Love You to Death (Bantam 2025) by debut author Christina Dotson is an action-packed, smart, genre-blending story of a deep but dysfunctional friendship between two young women. The novel is superb—and superbly disturbing. While female friendships are the heart and soul of women’s fiction, the toxic relationship in Love You to Death is not the cozy, supportive one we might expect from, say, a Mary Kay Andrews novel. Rather, the friendship between protagonists Kayla and Zorie is destructive and often brutal, leading them from one bad situation to ever-worsening ones. The friendship that drives the story is vital and darkly fascinating with its roiling pathologies.
There is a lot packed into the 320 pages of this absorbing novel. The book combines the emotional manipulations and gaslighting of a twisty psychological thriller with the action of a sharply wrought on-the-road “ride or die” adventure. The part set in New Orleans has a haunting Southern Gothic vibe. And Kayla gives readers an intriguing dose of the unreliable narrator. Author Christina Dotson combines these various elements and techniques into a unique and compulsively readable novel, with mordant humor and captivating main characters.
Best friends since first grade, Zorie and Kayla bring out the worst in each other. As kids and teens, they make outstandingly bad choices. We’re not talking about innocent kid-stuff like skipping school, but things like setting a bed on fire while a person is in it, or breaking into and trashing a wedding venue so badly they end up serving a year in jail.
Once they are out, as convicted felons their job choices are limited, and they find themselves working as hotel maids in Georgia. Because their meager salaries barely pay their rent, they supplement that income by stealing presents at weddings they crash. At an antebellum-themed wedding, where they stand out as the only Black women, Zorie accidentally runs over a woman when trying to escape the predictable mayhem. Soon they are dubbed the “wedding crasher killers.” Zorie and Kayla flee, going from one tense and dangerous situation to even worse ones, aiming first for New Orleans and then for Mexico. Their “ride or die” is definitely action-packed with classic page-turner momentum.
At one point, Kayla refers to their desperate attempts at escaping capture as a “bootleg Thelma and Louise.” But unlike Thelma and Louise, who were sympathetic, likeable characters, Zorie and Kayla are neither (at least to this reviewer). One might have some sympathy for their plight given the shadows of sociopathic mental illness and their difficult childhoods. One might even find their devotion to each other to be likable, but fundamentally Zorie and Kayla are not admirable characters. They are, however, darkly fascinating.
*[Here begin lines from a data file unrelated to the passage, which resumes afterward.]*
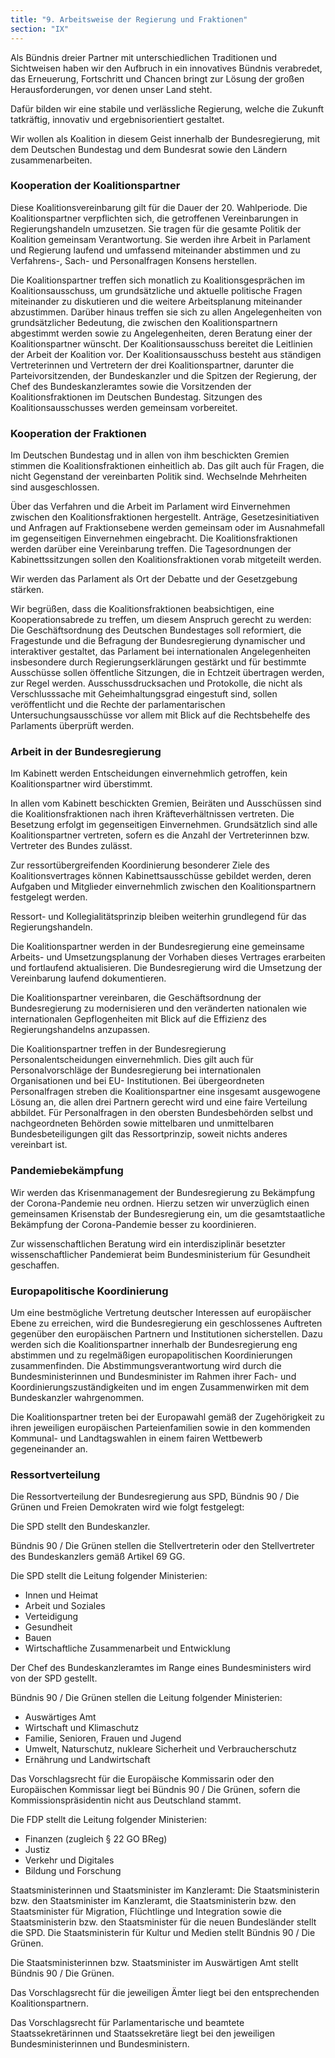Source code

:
 ```yaml
---
title: "9. Arbeitsweise der Regierung und Fraktionen"
section: "IX"
---
```


Als Bündnis dreier Partner mit unterschiedlichen Traditionen und Sichtweisen haben wir den Aufbruch in ein innovatives Bündnis verabredet, das Erneuerung, Fortschritt und Chancen bringt zur Lösung der großen Herausforderungen, vor denen unser Land steht.

Dafür bilden wir eine stabile und verlässliche Regierung, welche die Zukunft tatkräftig, innovativ und ergebnisorientiert gestaltet.

Wir wollen als Koalition in diesem Geist innerhalb der Bundesregierung, mit dem Deutschen Bundestag und dem Bundesrat sowie den Ländern zusammenarbeiten.

### Kooperation der Koalitionspartner

Diese Koalitionsvereinbarung gilt für die Dauer der 20. Wahlperiode. Die Koalitionspartner verpflichten sich, die getroffenen Vereinbarungen in Regierungshandeln umzusetzen. Sie tragen für die gesamte Politik der Koalition gemeinsam Verantwortung. Sie werden ihre Arbeit in Parlament und Regierung laufend und umfassend miteinander abstimmen und zu Verfahrens-, Sach- und Personalfragen Konsens herstellen.

Die Koalitionspartner treffen sich monatlich zu Koalitionsgesprächen im Koalitionsausschuss, um grundsätzliche und aktuelle politische Fragen miteinander zu diskutieren und die weitere Arbeitsplanung miteinander abzustimmen. Darüber hinaus treffen sie sich zu allen Angelegenheiten von grundsätzlicher Bedeutung, die zwischen den Koalitionspartnern abgestimmt werden sowie zu Angelegenheiten, deren Beratung einer der Koalitionspartner wünscht. Der Koalitionsausschuss bereitet die Leitlinien der Arbeit der Koalition vor. Der Koalitionsausschuss besteht aus ständigen Vertreterinnen und Vertretern der drei Koalitionspartner, darunter die Parteivorsitzenden, der Bundeskanzler und die Spitzen der Regierung, der Chef des Bundeskanzleramtes sowie die Vorsitzenden der Koalitionsfraktionen im Deutschen Bundestag. Sitzungen des Koalitionsausschusses werden gemeinsam vorbereitet.

### Kooperation der Fraktionen

Im Deutschen Bundestag und in allen von ihm beschickten Gremien stimmen die Koalitionsfraktionen einheitlich ab. Das gilt auch für Fragen, die nicht Gegenstand der vereinbarten Politik sind. Wechselnde Mehrheiten sind ausgeschlossen.

Über das Verfahren und die Arbeit im Parlament wird Einvernehmen zwischen den Koalitionsfraktionen hergestellt. Anträge, Gesetzesinitiativen und Anfragen auf Fraktionsebene werden gemeinsam oder im Ausnahmefall im gegenseitigen Einvernehmen eingebracht. Die Koalitionsfraktionen werden darüber eine Vereinbarung treffen. Die Tagesordnungen der Kabinettssitzungen sollen den Koalitionsfraktionen vorab mitgeteilt werden.

Wir werden das Parlament als Ort der Debatte und der Gesetzgebung stärken.

Wir begrüßen, dass die Koalitionsfraktionen beabsichtigen, eine Kooperationsabrede zu treffen, um diesem Anspruch gerecht zu werden: Die Geschäftsordnung des Deutschen Bundestages soll reformiert, die Fragestunde und die Befragung der Bundesregierung dynamischer und interaktiver gestaltet, das Parlament bei internationalen Angelegenheiten insbesondere durch Regierungserklärungen gestärkt und für bestimmte Ausschüsse sollen öffentliche Sitzungen, die in Echtzeit übertragen werden, zur Regel werden. Ausschussdrucksachen und Protokolle, die nicht als Verschlusssache mit Geheimhaltungsgrad eingestuft sind, sollen veröffentlicht und die Rechte der parlamentarischen Untersuchungsausschüsse vor allem mit Blick auf die Rechtsbehelfe des Parlaments überprüft werden.

### Arbeit in der Bundesregierung

Im Kabinett werden Entscheidungen einvernehmlich getroffen, kein Koalitionspartner wird überstimmt.

In allen vom Kabinett beschickten Gremien, Beiräten und Ausschüssen sind die Koalitionsfraktionen nach ihren Kräfteverhältnissen vertreten. Die Besetzung erfolgt im gegenseitigen Einvernehmen. Grundsätzlich sind alle Koalitionspartner vertreten, sofern es die Anzahl der Vertreterinnen bzw. Vertreter des Bundes zulässt.

Zur ressortübergreifenden Koordinierung besonderer Ziele des Koalitionsvertrages können Kabinettsausschüsse gebildet werden, deren Aufgaben und Mitglieder einvernehmlich zwischen den Koalitionspartnern festgelegt werden.

Ressort- und Kollegialitätsprinzip bleiben weiterhin grundlegend für das Regierungshandeln.

Die Koalitionspartner werden in der Bundesregierung eine gemeinsame Arbeits- und Umsetzungsplanung der Vorhaben dieses Vertrages erarbeiten und fortlaufend aktualisieren. Die Bundesregierung wird die Umsetzung der Vereinbarung laufend dokumentieren.

Die Koalitionspartner vereinbaren, die Geschäftsordnung der Bundesregierung zu modernisieren und den veränderten nationalen wie internationalen Gepflogenheiten mit Blick auf die Effizienz des Regierungshandelns anzupassen.

Die Koalitionspartner treffen in der Bundesregierung Personalentscheidungen einvernehmlich. Dies gilt auch für Personalvorschläge der Bundesregierung bei internationalen Organisationen und bei EU- Institutionen. Bei übergeordneten Personalfragen streben die Koalitionspartner eine insgesamt ausgewogene Lösung an, die allen drei Partnern gerecht wird und eine faire Verteilung abbildet. Für Personalfragen in den obersten Bundesbehörden selbst und nachgeordneten Behörden sowie mittelbaren und unmittelbaren Bundesbeteiligungen gilt das Ressortprinzip, soweit nichts anderes vereinbart ist.

### Pandemiebekämpfung

Wir werden das Krisenmanagement der Bundesregierung zu Bekämpfung der Corona-Pandemie neu ordnen. Hierzu setzen wir unverzüglich einen gemeinsamen Krisenstab der Bundesregierung ein, um die gesamtstaatliche Bekämpfung der Corona-Pandemie besser zu koordinieren.

Zur wissenschaftlichen Beratung wird ein interdisziplinär besetzter wissenschaftlicher Pandemierat beim Bundesministerium für Gesundheit geschaffen.

### Europapolitische Koordinierung

Um eine bestmögliche Vertretung deutscher Interessen auf europäischer Ebene zu erreichen, wird die Bundesregierung ein geschlossenes Auftreten gegenüber den europäischen Partnern und Institutionen sicherstellen. Dazu werden sich die Koalitionspartner innerhalb der Bundesregierung eng abstimmen und zu regelmäßigen europapolitischen Koordinierungen zusammenfinden. Die Abstimmungsverantwortung wird durch die Bundesministerinnen und Bundesminister im Rahmen ihrer Fach- und Koordinierungszuständigkeiten und im engen Zusammenwirken mit dem Bundeskanzler wahrgenommen.

Die Koalitionspartner treten bei der Europawahl gemäß der Zugehörigkeit zu ihren jeweiligen europäischen Parteienfamilien sowie in den kommenden Kommunal- und Landtagswahlen in einem fairen Wettbewerb gegeneinander an.

### Ressortverteilung

Die Ressortverteilung der Bundesregierung aus SPD, Bündnis 90 / Die Grünen und Freien Demokraten wird wie folgt festgelegt:

Die SPD stellt den Bundeskanzler.

Bündnis 90 / Die Grünen stellen die Stellvertreterin oder den Stellvertreter des Bundeskanzlers gemäß Artikel 69 GG.

Die SPD stellt die Leitung folgender Ministerien:

- Innen und Heimat
- Arbeit und Soziales
- Verteidigung
- Gesundheit
- Bauen
- Wirtschaftliche Zusammenarbeit und Entwicklung

Der Chef des Bundeskanzleramtes im Range eines Bundesministers wird von der SPD gestellt.

Bündnis 90 / Die Grünen stellen die Leitung folgender Ministerien:

- Auswärtiges Amt
- Wirtschaft und Klimaschutz
- Familie, Senioren, Frauen und Jugend
- Umwelt, Naturschutz, nukleare Sicherheit und Verbraucherschutz
- Ernährung und Landwirtschaft

Das Vorschlagsrecht für die Europäische Kommissarin oder den Europäischen Kommissar liegt bei Bündnis 90 / Die Grünen, sofern die Kommissionspräsidentin nicht aus Deutschland stammt.

Die FDP stellt die Leitung folgender Ministerien:

- Finanzen (zugleich § 22 GO BReg)
- Justiz
- Verkehr und Digitales
- Bildung und Forschung

Staatsministerinnen und Staatsminister im Kanzleramt: Die Staatsministerin bzw. den Staatsminister im Kanzleramt, die Staatsministerin bzw. den Staatsminister für Migration, Flüchtlinge und Integration sowie die Staatsministerin bzw. den Staatsminister für die neuen Bundesländer stellt die SPD. Die Staatsministerin für Kultur und Medien stellt Bündnis 90 / Die Grünen.

Die Staatsministerinnen bzw. Staatsminister im Auswärtigen Amt stellt Bündnis 90 / Die Grünen.

Das Vorschlagsrecht für die jeweiligen Ämter liegt bei den entsprechenden Koalitionspartnern.

Das Vorschlagsrecht für Parlamentarische und beamtete Staatssekretärinnen und Staatssekretäre liegt bei den jeweiligen Bundesministerinnen und Bundesministern.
And that fascination drives the story nearly as much as the “what happens next?” and “how will they get out of this?” qualities.
There’s a good bit of gore in the story and a trail of murdered bodies. Zorie always has an excuse for the violence and neither woman seems capable of accepting that their incredibly bad choices are their responsibility.
Zorie is usually the force behind the bad choices. Kayla feels an obligation to protect her from herself, yet at an increasingly high cost. But that high cost, Kayla begins to understand, has always been part of the bargain. When Kayla won a scholarship to college, Zorie talked her out of it. When Kayla is in line for a promotion at the hotel where they are maids, Zorie costs Kayla both the promotion and her job.
It reflects the power and talent of author Dotson that she makes readers understand Kayla’s loyalty. The author’s training and experience as a social worker, no doubt, help her write such a powerful psychological drama. The pathologies of the two main characters are convincingly and smartly drawn. What is first bewildering about Zorie and Kayla’s relationship becomes believable as readers come to understand them both better.
All in all, Love You To Death is a terrific and absorbing read even with its central darkness. Riveting, action-packed as it is, the psychological drama is what makes this novel fascinating.

Christina Dotson
Christina Dotson is a Licensed Clinical Social Worker who lives in Kentucky and holds an MSW from Western Kentucky University and an MS from Murray State University. She is a member of Crime Writers of Color and was a runner-up for the Eleanor Taylor Bland Crime Fiction Writers of Color Award.